Da Vinci Waldorf School has reached an agreement to lease five acres of neighboring property on Bonner Road, more than doubling the size of its campus to meet growing enrollment.

The lease agreement, finalized last Friday, comes days before Tuesday's start of fall classes at the school, which serves students in early childhood through eighth grade. With 121 students and 29 faculty and staff, the school has grown by more than 30 percent since 2019.

"We're thrilled to expand our campus and be able to add classroom space for our middle school program, which has doubled in size these past few years," the school's administrator, Laine Ambrose, said. "For our youngest learners, this will mean more nature and trails to explore during their outdoor education."

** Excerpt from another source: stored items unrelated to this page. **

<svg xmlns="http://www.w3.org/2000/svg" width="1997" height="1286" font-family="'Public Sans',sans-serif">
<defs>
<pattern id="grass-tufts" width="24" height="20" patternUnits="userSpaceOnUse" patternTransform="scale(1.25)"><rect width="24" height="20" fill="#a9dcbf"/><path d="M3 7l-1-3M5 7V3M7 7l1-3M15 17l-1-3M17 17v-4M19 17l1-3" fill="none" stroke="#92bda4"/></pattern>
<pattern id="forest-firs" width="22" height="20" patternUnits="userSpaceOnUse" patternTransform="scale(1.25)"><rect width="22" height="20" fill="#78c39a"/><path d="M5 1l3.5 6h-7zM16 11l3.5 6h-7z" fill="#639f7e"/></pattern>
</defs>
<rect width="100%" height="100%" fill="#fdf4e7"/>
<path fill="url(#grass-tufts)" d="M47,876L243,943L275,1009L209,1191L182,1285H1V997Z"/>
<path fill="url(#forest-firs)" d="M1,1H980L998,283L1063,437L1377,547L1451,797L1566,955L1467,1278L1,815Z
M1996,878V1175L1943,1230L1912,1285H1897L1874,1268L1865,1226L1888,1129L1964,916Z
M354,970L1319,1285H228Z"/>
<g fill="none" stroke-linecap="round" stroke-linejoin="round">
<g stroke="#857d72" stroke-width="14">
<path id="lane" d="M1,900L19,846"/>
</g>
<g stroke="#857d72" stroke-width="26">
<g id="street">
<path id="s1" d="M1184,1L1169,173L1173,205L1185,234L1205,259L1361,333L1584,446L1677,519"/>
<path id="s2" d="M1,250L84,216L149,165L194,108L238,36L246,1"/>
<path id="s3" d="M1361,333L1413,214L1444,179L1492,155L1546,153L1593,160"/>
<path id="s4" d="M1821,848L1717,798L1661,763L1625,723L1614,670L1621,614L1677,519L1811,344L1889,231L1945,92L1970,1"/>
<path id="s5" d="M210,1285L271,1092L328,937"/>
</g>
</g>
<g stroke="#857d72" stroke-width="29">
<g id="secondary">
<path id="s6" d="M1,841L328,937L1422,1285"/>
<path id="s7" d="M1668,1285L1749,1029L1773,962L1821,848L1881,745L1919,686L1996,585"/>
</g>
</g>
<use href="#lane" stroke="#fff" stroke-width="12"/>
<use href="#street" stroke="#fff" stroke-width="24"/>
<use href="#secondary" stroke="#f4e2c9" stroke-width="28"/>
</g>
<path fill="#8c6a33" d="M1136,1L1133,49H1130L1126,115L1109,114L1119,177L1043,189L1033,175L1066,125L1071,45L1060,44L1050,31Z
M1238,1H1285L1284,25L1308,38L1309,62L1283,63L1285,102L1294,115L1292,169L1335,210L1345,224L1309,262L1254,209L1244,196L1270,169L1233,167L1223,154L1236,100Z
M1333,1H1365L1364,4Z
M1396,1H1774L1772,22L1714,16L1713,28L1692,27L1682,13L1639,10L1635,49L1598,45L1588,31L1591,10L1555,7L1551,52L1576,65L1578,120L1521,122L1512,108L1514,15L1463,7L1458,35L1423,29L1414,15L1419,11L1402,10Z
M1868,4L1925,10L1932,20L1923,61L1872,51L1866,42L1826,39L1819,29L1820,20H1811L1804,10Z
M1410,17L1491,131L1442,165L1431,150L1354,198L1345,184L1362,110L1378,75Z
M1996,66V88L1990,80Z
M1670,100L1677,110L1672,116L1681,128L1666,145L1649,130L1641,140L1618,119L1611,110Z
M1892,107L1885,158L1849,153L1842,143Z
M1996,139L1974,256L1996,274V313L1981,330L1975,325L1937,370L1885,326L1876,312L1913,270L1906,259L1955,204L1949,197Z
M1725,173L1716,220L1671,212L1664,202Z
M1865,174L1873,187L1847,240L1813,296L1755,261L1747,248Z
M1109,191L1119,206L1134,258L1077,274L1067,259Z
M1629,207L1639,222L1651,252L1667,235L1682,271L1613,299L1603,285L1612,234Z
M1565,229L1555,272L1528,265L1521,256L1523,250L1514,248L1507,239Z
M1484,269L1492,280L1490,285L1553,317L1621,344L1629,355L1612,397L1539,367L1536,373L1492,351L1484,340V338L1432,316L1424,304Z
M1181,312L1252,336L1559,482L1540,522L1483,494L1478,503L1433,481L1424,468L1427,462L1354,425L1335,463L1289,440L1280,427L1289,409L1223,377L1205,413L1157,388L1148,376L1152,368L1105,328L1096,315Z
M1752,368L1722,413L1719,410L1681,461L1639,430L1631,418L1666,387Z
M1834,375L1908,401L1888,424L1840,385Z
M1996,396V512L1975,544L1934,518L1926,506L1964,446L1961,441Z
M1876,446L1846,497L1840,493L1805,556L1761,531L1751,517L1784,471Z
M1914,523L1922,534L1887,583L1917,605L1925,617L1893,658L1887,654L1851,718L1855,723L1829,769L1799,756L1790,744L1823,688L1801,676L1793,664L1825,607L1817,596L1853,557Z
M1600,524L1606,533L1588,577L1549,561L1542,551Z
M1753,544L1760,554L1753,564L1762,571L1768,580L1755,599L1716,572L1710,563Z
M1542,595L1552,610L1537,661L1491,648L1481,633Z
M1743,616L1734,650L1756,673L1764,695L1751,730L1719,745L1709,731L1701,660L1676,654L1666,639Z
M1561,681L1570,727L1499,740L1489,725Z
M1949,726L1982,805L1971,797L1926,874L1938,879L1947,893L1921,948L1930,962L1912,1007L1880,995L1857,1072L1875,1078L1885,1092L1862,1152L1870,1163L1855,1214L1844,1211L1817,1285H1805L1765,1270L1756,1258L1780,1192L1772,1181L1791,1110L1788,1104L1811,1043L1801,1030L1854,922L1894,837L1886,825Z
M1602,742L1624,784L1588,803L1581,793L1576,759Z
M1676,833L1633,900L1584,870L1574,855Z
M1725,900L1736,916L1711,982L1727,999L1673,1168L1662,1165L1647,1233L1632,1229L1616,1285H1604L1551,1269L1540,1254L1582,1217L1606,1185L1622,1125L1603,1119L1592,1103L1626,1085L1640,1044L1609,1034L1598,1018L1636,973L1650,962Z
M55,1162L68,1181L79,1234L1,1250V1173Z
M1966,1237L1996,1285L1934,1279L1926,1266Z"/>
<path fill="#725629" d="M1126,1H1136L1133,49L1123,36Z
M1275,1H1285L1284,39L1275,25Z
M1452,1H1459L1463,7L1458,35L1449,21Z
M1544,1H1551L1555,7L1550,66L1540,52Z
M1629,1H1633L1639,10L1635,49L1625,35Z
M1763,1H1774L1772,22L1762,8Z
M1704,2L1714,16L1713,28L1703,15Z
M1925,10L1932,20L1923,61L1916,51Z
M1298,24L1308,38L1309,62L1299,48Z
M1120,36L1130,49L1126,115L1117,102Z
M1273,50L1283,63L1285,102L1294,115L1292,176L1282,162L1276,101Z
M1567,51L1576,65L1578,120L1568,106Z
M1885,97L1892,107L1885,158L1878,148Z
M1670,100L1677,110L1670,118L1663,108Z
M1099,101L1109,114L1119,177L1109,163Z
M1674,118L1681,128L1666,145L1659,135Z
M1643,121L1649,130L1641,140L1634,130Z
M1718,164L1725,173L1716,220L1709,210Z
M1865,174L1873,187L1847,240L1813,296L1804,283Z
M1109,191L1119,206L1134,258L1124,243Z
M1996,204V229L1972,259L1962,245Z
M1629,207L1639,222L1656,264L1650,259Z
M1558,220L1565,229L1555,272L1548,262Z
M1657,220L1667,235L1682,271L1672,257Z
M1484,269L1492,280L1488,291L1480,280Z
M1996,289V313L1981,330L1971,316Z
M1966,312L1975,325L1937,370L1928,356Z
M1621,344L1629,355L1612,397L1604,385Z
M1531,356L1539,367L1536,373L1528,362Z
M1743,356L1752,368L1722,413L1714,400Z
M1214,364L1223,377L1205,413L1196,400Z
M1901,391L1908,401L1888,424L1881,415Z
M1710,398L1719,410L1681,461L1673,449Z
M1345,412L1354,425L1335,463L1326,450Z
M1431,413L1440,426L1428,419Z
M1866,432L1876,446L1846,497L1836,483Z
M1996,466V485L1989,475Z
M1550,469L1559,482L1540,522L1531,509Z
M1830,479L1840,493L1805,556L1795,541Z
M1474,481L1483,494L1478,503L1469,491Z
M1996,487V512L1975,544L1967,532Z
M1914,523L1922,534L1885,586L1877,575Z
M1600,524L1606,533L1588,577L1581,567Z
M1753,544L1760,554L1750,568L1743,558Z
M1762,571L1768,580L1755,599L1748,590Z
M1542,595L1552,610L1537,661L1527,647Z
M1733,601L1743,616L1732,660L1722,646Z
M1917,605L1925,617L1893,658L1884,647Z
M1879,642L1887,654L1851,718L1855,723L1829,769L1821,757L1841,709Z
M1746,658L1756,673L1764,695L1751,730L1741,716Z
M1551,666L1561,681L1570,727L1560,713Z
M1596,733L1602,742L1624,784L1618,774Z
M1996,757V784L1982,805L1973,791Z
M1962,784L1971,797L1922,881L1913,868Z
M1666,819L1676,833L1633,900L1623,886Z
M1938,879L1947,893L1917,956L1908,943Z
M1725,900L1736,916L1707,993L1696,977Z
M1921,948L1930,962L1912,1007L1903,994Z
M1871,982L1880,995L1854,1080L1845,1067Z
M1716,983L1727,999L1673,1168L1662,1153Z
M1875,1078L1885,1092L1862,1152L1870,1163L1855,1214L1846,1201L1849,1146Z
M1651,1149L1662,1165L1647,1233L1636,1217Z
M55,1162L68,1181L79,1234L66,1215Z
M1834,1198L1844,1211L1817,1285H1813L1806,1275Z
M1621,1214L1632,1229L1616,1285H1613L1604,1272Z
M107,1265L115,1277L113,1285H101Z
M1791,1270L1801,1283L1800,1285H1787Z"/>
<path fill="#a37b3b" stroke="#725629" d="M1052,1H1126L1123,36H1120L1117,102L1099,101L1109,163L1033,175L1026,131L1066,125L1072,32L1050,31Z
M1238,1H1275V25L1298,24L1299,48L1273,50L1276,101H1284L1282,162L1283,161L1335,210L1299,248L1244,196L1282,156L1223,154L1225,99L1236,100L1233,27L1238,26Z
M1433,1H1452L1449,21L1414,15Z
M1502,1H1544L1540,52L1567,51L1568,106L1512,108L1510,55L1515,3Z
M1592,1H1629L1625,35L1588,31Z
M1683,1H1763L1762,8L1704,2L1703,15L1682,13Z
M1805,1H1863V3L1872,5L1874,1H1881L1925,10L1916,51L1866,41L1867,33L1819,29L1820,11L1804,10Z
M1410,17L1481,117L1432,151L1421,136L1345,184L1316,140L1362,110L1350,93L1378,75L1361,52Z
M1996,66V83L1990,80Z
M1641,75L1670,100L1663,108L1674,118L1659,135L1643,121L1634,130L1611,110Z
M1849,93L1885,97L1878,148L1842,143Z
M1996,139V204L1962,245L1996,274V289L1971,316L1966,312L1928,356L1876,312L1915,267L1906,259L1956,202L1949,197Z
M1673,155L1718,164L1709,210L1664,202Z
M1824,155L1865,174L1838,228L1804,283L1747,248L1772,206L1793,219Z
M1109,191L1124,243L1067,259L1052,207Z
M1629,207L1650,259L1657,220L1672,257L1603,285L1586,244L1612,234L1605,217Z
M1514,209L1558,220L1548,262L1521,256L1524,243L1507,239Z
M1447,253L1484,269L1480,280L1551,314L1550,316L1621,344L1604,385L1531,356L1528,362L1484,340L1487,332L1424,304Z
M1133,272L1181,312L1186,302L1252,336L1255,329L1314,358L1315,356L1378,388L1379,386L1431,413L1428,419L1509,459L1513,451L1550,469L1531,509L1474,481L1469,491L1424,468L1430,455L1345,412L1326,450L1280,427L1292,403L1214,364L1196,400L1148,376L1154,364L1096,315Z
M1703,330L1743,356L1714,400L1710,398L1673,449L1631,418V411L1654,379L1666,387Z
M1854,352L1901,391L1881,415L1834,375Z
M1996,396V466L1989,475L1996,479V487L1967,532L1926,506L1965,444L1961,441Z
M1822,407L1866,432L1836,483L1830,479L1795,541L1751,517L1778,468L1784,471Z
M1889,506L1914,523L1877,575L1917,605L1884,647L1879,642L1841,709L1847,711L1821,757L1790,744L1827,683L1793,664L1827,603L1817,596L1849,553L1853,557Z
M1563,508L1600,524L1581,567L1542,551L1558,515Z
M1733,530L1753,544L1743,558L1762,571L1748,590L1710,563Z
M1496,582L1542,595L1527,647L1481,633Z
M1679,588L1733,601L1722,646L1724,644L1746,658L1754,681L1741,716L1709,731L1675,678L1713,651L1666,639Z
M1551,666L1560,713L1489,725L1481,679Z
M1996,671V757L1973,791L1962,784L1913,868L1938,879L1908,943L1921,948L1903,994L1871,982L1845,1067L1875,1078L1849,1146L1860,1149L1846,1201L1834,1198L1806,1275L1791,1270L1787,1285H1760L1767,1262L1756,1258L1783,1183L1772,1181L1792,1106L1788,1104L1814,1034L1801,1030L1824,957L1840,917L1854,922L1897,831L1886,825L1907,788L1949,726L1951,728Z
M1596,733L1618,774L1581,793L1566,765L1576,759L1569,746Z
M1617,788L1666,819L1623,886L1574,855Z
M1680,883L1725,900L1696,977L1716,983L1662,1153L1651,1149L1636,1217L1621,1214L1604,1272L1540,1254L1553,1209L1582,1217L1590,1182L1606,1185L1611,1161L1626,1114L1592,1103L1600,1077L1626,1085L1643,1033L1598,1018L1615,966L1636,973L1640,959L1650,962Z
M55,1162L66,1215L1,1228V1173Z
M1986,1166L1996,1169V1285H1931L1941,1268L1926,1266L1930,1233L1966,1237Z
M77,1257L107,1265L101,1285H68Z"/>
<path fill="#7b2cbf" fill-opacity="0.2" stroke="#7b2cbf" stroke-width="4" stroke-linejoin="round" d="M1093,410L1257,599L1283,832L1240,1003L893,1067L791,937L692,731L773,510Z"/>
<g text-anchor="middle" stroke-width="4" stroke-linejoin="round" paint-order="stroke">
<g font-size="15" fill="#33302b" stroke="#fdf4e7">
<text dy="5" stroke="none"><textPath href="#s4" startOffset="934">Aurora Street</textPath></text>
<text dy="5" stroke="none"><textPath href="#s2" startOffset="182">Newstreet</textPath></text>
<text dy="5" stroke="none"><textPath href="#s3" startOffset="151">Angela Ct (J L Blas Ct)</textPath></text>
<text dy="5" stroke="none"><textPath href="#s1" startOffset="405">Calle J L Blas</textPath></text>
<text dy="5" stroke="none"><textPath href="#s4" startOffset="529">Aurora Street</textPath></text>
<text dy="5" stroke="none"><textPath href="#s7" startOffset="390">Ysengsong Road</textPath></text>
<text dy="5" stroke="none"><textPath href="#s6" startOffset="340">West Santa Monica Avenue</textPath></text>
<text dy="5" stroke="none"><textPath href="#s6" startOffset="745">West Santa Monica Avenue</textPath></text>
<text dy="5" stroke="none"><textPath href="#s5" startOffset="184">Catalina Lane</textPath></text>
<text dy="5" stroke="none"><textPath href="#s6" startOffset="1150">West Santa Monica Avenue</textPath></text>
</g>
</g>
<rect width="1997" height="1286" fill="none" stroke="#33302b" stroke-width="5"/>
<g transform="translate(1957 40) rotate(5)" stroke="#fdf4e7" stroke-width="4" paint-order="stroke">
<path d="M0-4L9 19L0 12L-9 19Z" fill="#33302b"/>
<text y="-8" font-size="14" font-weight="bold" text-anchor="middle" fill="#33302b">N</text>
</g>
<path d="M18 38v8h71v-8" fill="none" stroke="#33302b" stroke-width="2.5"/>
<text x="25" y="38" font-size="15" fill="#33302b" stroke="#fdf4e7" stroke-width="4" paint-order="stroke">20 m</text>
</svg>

Da Vinci Waldorf School is celebrating its 25th anniversary. The school was started in 1998 by a group of homeschooling parents with a shared interest in Waldorf education. Known then as Water's Edge School, the program began as a once-a-week kindergarten and preschool class led by a single teacher in a rented church room. It quickly grew and soon adopted a one room schoolhouse approach, with its mixed-aged classroom meeting several days per week.

In 2005, the school bought its building at 150 W. Bonner Road, where it expanded its program to include first grade. The school added additional grades as it continued to grow and soon changed its name.

Today the school serves families from more than two dozen nearby communities like Barrington, Crystal Lake, and Mundelein. Its three-acre schoolyard has nature-based play areas, sports fields, a basketball court, a student vegetable and flower farm, native prairie plantings, an outdoor cooking area and a chicken coop, where children collect eggs for the school to use and sell.

The recent growth has led school officials to explore options for expanding the school. This summer, the school's direct neighbor listed their property for sale or rent, including five acres of partially wooded land and a four-bedroom ranch with an expansive 3,000 square-foot great room, which will be used as an orchestra room as well as middle school classroom.

With an asking price of nearly $1.1 million, the school opted to lease the property, according to Morgan Branson, the school's marketing and communications director. The nine-month agreement will provide the school additional space for the coming school year as it continues to evaluate its expansion options.

In addition to moving its middle school program to the new building, Branson said early childhood classes will use the land for weekly hikes and other outdoor activities.